There's nothing necessarily un-natural about it. We don't know this man's cultural or religious beliefs. It may well be in line with those aspects of his life that he choose DNR.

I am perfectly healthy, and yet I am a DNR as well. No medical interventions. Not everyone feels they must cling to life desperately if something goes wrong. Fighting the natural course does not come naturally to everyone.

Specializes in Education, Acute, Med/Surg, Tele, etc.

This is a toughie! However...do the rules that govern DNR status state: only if you are over the age of __, and/or have a serious illness, and/or have family approval? NOPE! This is a individual choice in his case between him and a Physician...and it is well within his rights to decline CPR or heroic efforts if he was to code.

Yeah but I sure wish my hubby would discuss this with me before hand for sure! It isn't just HIM involved in the aftermath of that!
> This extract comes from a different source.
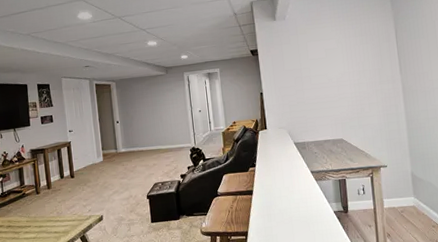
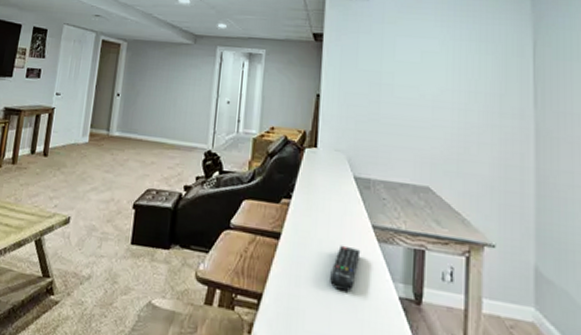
remote control: none [289,188,306,217] -> present [330,245,361,293]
I find that to be selfish in a large way not to involve his loved ones in that choice.

I don't blame the surgeon for saying "not touching that with a ten foot pole!"...I wouldn't either. Even though as I said he is within his rights...it is also within a Physicians rights not to put his job on the line like that and decline his service with that patient.

Specializes in Clinical Research, Outpt Women's Health.

He had the right to invoke the DNR because he was found to be legally competent, the surgeon had thre right to refuse to do surgery. Doesn't sound contreversial to me at all.